» **EXCERPTED PASSAGE**
Yup, start by trying to get the fstests that run fsx through cleanly
first. That'll get you through the first 100,000 or so test ops
in a few different run configs. Those canned tests are:

tests/generic/075
tests/generic/112
tests/generic/127
tests/generic/231
tests/generic/455
tests/generic/457

Cheers,

Dave.

Hannes Reinecke June 22, 2023, 10:23 a.m. UTC | #6

On 6/22/23 12:20, Dave Chinner wrote:
> On Thu, Jun 22, 2023 at 08:50:06AM +0200, Hannes Reinecke wrote:
>> On 6/22/23 07:51, Hannes Reinecke wrote:
>>> On 6/22/23 00:07, Dave Chinner wrote:
>>>> On Wed, Jun 21, 2023 at 11:00:24AM +0200, Hannes Reinecke wrote:
>>>>> On 6/21/23 10:38, Pankaj Raghav wrote:
>>>>> Hmm. Most unfortunate; I've just finished my own patchset
>>>>> (duplicating much
>>>>> of this work) to get 'brd' running with large folios.
>>>>> And it even works this time, 'fsx' from the xfstest suite runs
>>>>> happily on
>>>>> that.
>>>>
>>>> So you've converted a filesystem to use bs > ps, too? Or is the
>>>> filesystem that fsx is running on just using normal 4kB block size?
>>>> If the latter, then fsx is not actually testing the large folio page
>>>> cache support, it's mostly just doing 4kB aligned IO to brd....
>>>>
>>> I have been running fsx on an xfs with bs=16k, and it worked like a charm.
>>> I'll try to run the xfstest suite once I'm finished with merging
>>> Pankajs patches into my patchset.
>>> Well, would've been too easy.
>> 'fsx' bails out at test 27 (collapse), with:
>>
>> XFS (ram0): Corruption detected. Unmount and run xfs_repair
>> XFS (ram0): Internal error isnullstartblock(got.br_startblock) at line 5787
>> of file fs/xfs/libxfs/xfs_bmap.c.  Caller
>> xfs_bmap_collapse_extents+0x2d9/0x320 [xfs]
>>
>> Guess some more work needs to be done here.
> 
> Yup, start by trying to get the fstests that run fsx through cleanly
> first. That'll get you through the first 100,000 or so test ops
> in a few different run configs. Those canned tests are:
> 
> tests/generic/075
> tests/generic/112
> tests/generic/127
> tests/generic/231
> tests/generic/455
> tests/generic/457
> 
THX.

Any preferences for the filesystem size?

» **TASK A**
Quote the mailing-list thread, starting at "On 6/22/23 12:20, Dave" and ending at "with large folios.".
The records are unrelated to the mailing-list thread.

» **EXTRACTED MATERIAL**
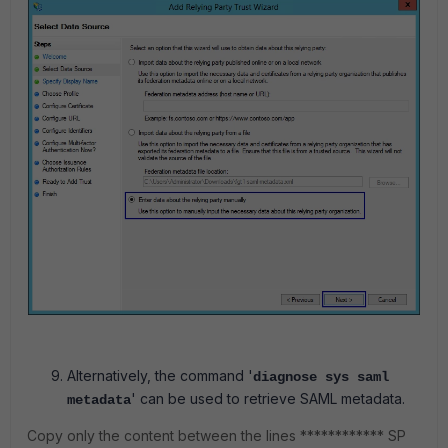
Alternatively, the command '
diagnose sys saml
' can be used to retrieve SAML metadata.
metadata
Copy only the content between the lines ************ SP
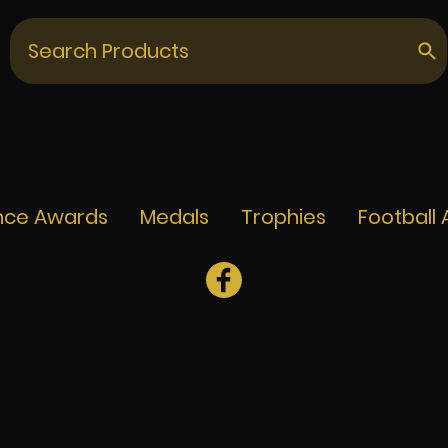
nce Awards
Medals
Trophies
Football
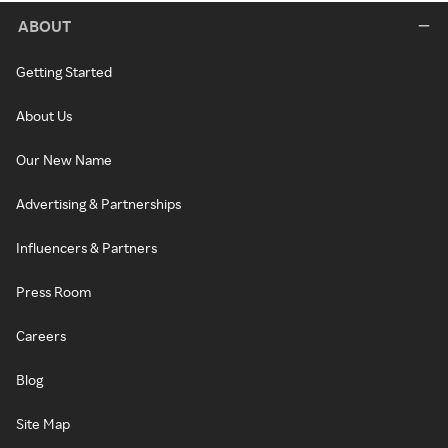
ABOUT
Getting Started
About Us
Our New Name
Advertising & Partnerships
Influencers & Partners
Press Room
Careers
Blog
Site Map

» **TASK B**
Print all of the records above word for word, leaving the pictures out.

» **WORKED SOLUTION A**
On 6/22/23 12:20, Dave Chinner wrote:
> On Thu, Jun 22, 2023 at 08:50:06AM +0200, Hannes Reinecke wrote:
>> On 6/22/23 07:51, Hannes Reinecke wrote:
>>> On 6/22/23 00:07, Dave Chinner wrote:
>>>> On Wed, Jun 21, 2023 at 11:00:24AM +0200, Hannes Reinecke wrote:
>>>>> On 6/21/23 10:38, Pankaj Raghav wrote:
>>>>> Hmm. Most unfortunate; I've just finished my own patchset
>>>>> (duplicating much
>>>>> of this work) to get 'brd' running with large folios.

» **WORKED SOLUTION B**
Alternatively, the command '
diagnose sys saml
' can be used to retrieve SAML metadata.
metadata
Copy only the content between the lines ************ SP
nce Awards
Medals
Trophies
Football
ABOUT
Getting Started
About Us
Our New Name
Advertising & Partnerships
Influencers & Partners
Press Room
Careers
Blog
Site Map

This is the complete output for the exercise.